§ **Required work**: Pictures are to be left out, but please repeat each record exactly.

§ **Data in this exercise**:
*** Begin section ***
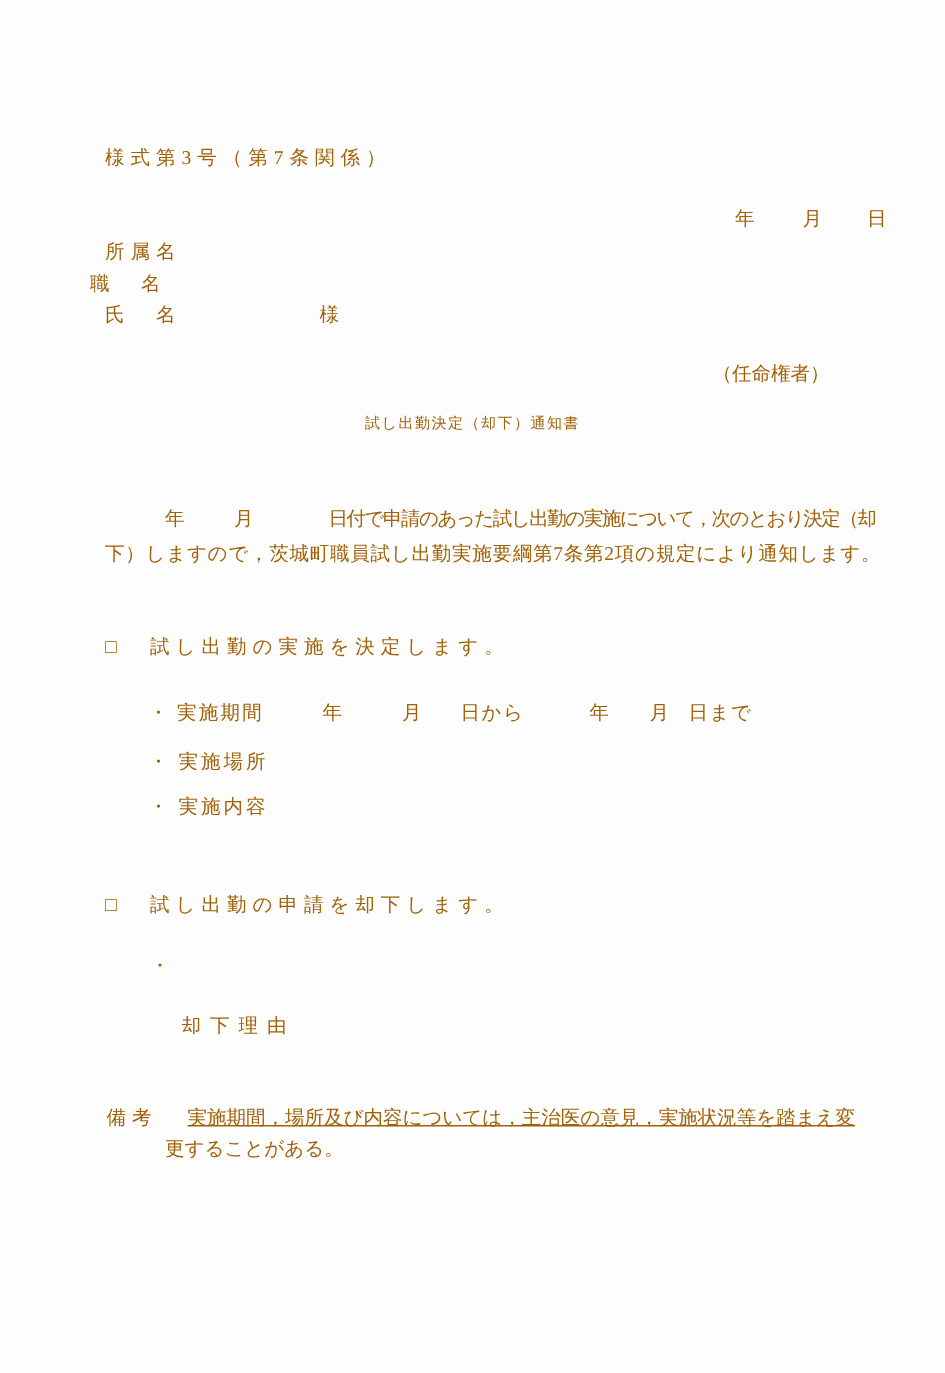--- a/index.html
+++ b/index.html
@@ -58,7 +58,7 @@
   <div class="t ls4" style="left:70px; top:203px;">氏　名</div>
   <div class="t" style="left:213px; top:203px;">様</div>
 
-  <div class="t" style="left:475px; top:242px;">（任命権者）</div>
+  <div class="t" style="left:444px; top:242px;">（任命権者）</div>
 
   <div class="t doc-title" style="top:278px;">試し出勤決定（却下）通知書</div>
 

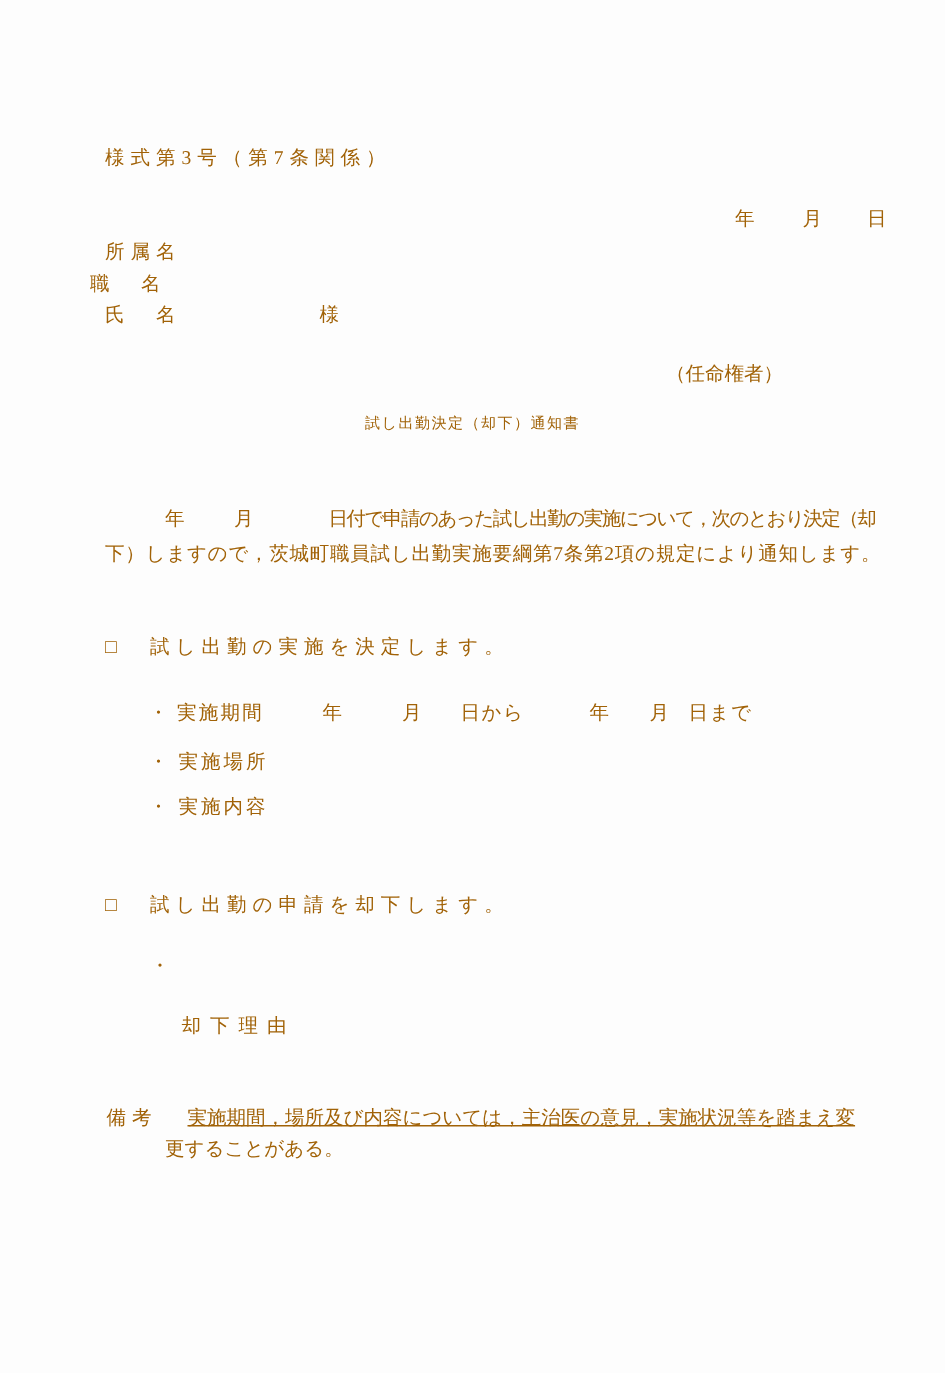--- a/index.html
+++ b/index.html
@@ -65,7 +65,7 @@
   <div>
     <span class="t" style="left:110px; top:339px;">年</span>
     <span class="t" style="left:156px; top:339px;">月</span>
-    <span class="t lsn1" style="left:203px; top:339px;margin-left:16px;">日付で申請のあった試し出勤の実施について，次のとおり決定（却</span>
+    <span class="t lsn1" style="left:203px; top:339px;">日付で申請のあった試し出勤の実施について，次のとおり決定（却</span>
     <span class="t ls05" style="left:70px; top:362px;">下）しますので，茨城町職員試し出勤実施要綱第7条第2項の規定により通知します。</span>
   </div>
*** End section ***
§ **Task output**:
--- a/index.html
+++ b/index.html
@@ -58,7 +58,7 @@
   <div class="t ls4" style="left:70px; top:203px;">氏　名</div>
   <div class="t" style="left:213px; top:203px;">様</div>
 
-  <div class="t" style="left:475px; top:242px;">（任命権者）</div>
+  <div class="t" style="left:444px; top:242px;">（任命権者）</div>
 
   <div class="t doc-title" style="top:278px;">試し出勤決定（却下）通知書</div>
 

--- a/index.html
+++ b/index.html
@@ -65,7 +65,7 @@
   <div>
     <span class="t" style="left:110px; top:339px;">年</span>
     <span class="t" style="left:156px; top:339px;">月</span>
-    <span class="t lsn1" style="left:203px; top:339px;margin-left:16px;">日付で申請のあった試し出勤の実施について，次のとおり決定（却</span>
+    <span class="t lsn1" style="left:203px; top:339px;">日付で申請のあった試し出勤の実施について，次のとおり決定（却</span>
     <span class="t ls05" style="left:70px; top:362px;">下）しますので，茨城町職員試し出勤実施要綱第7条第2項の規定により通知します。</span>
   </div>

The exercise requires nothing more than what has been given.